▶ YOUR INSTRUCTIONS
Every entry that follows should be repeated exactly; drop the images.
▼▼▼
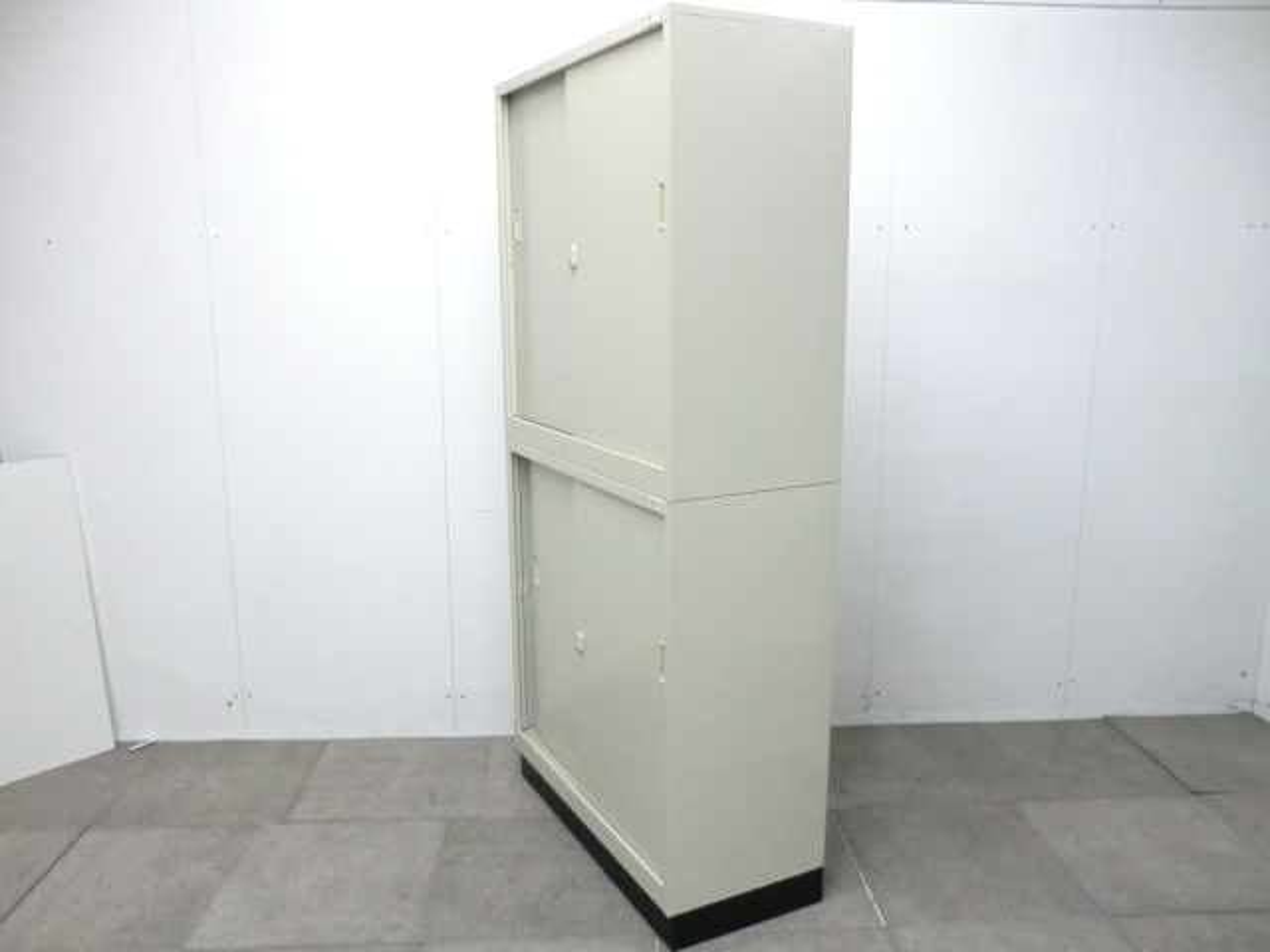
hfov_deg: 65.3
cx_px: 635
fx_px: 991
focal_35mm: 27
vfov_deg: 51.4
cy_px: 476
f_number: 3.2
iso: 640
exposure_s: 1/60
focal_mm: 4.9
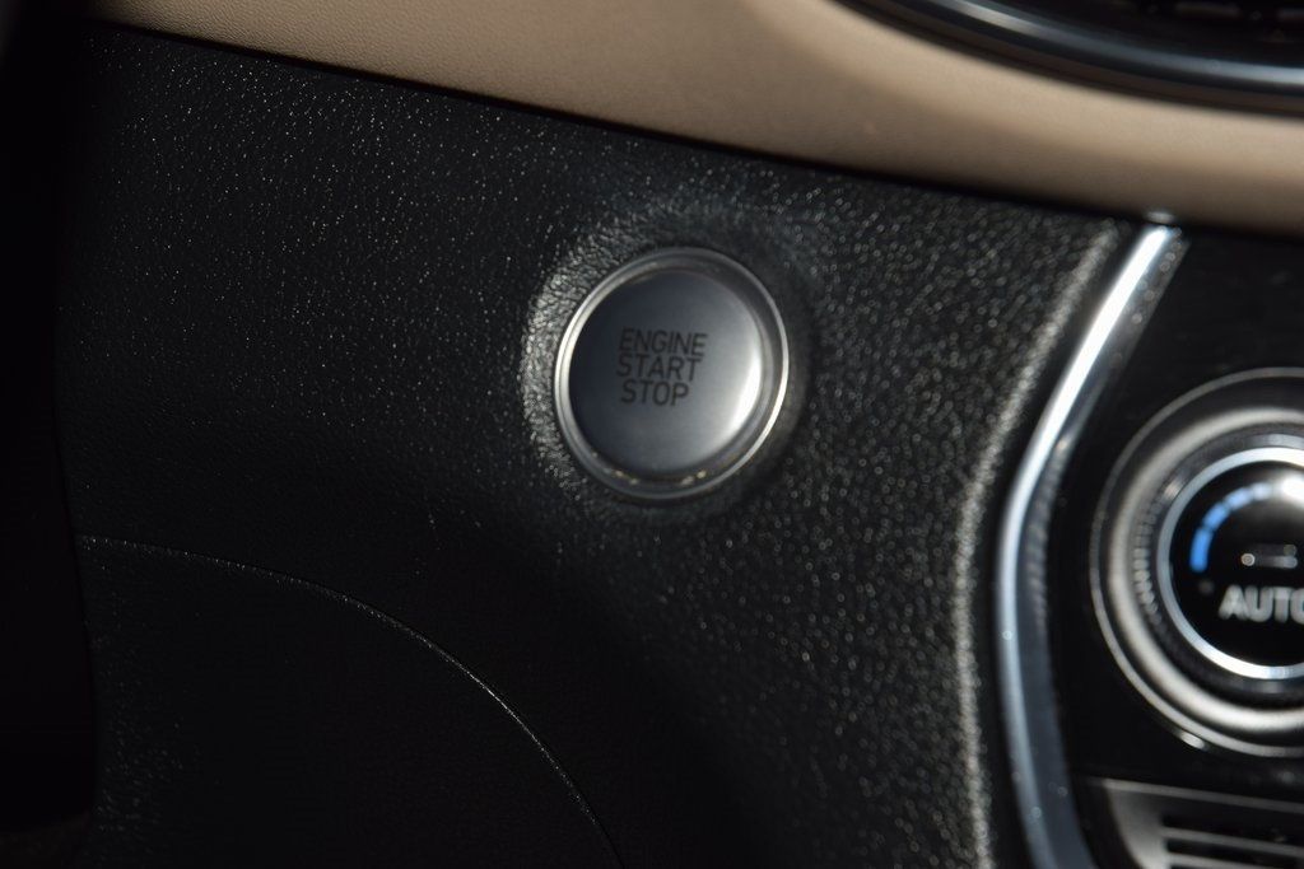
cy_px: 434
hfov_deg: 19.5
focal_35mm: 105
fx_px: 3804
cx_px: 652
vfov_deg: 13.0
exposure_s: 1/125
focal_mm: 70
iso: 100
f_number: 8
▲▲▲
▶ TASK OUTPUT
hfov_deg: 65.3
cx_px: 635
fx_px: 991
focal_35mm: 27
vfov_deg: 51.4
cy_px: 476
f_number: 3.2
iso: 640
exposure_s: 1/60
focal_mm: 4.9
cy_px: 434
hfov_deg: 19.5
focal_35mm: 105
fx_px: 3804
cx_px: 652
vfov_deg: 13.0
exposure_s: 1/125
focal_mm: 70
iso: 100
f_number: 8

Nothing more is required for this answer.